L’evasometro è partito all’inizio di agosto in maniera sostanzialmente soft e va ad aggiungersi ad altri strumenti come il redditometro, sospeso lo scorso anno dal Decreto dignità ma ancora in vigore per gli anni arretrati fino al 2015, proprio per individuare i furbetti. In realtà l’evasometro non è uno strumento nuovo: è stato introdotto dal governo Monti nel 2012 con il nome di risparmiometro, ma per renderlo operativo ci sono voluti sette anni. Con questo strumento, e grazie anche alla fattura elettronica e allo scontrino elettronico si conta di recuperare tra i 10 e i 15 miliardi.
Il meccanismo dell’evasometro si basa su un algoritmo che incrocia i movimenti bancari dei contribuenti con i redditi comunicati al fisco. Si ipotizza che sia in grado di scovare gli evasori in maniera selettiva e con margini di errore modesti. Chi esegue i controlli ha a disposizione un ampio database con le comunicazioni bancarie e altri dati utili che possono così essere incrociati con i 730 dei contribuenti e i nomi di chi è ritenuto a rischio evasione. In caso di spese eccessive rispetto a quanto dichiarato, scattano ulteriori verifiche della Guardia di Finanza.

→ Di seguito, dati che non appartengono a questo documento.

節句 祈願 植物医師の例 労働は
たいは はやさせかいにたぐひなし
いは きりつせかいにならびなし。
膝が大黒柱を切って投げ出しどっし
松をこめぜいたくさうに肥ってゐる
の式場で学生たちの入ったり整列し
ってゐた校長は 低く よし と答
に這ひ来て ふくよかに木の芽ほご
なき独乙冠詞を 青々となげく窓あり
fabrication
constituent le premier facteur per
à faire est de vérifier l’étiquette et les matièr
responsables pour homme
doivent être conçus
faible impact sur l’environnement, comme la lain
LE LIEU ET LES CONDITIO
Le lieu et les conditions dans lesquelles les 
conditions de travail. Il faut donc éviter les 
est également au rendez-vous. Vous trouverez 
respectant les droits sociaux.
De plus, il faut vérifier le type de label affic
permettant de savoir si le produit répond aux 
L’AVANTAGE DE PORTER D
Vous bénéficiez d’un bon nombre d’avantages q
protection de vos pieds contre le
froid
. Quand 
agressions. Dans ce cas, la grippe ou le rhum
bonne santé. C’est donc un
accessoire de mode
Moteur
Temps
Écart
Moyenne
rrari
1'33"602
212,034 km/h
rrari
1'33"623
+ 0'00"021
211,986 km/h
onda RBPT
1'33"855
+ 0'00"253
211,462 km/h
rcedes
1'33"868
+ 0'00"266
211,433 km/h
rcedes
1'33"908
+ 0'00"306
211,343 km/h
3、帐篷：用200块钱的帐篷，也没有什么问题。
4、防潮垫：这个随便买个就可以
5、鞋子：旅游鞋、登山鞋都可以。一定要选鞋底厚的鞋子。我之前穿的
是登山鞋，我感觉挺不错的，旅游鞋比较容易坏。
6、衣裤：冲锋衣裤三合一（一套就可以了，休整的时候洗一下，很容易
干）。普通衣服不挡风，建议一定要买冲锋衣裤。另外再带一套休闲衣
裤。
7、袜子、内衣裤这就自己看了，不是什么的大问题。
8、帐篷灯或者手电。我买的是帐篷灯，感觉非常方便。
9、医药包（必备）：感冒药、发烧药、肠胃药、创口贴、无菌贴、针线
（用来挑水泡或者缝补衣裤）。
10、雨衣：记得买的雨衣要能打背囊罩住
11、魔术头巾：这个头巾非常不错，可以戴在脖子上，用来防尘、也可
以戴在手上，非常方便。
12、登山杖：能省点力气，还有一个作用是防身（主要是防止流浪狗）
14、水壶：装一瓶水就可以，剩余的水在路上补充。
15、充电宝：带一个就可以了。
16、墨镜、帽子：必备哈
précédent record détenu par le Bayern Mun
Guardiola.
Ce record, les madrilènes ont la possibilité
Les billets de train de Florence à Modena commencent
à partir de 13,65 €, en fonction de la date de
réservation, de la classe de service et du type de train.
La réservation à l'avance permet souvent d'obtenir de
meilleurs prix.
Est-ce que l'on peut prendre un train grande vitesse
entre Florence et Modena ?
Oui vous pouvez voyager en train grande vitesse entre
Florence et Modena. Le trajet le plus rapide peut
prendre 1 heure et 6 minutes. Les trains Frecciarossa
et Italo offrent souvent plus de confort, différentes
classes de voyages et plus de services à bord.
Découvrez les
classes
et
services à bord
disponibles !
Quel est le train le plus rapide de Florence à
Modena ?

Spetta poi a chi di dovere spiegare le presunte anomalie, fornendo la documentazione necessaria ovvero “dati e notizie rilevanti ai fini dell’accertamento nonché avviare, in caso di accertamento, il procedimento per adesione”.
I fattori considerati per valutare il rischio evasione sono: le giacenze medie sul conto corrente, i flussi mensili in entrata e uscita, i saldi iniziali e i saldi finali dell’anno. Se l’algoritmo segnalerà scostamenti rilevanti e non giustificabili rispetto alla dichiarazione dei redditi, scatteranno le verifiche. Spetterà poi ai contribuenti fornire le prove documentali per giustificare eventuali anomalie.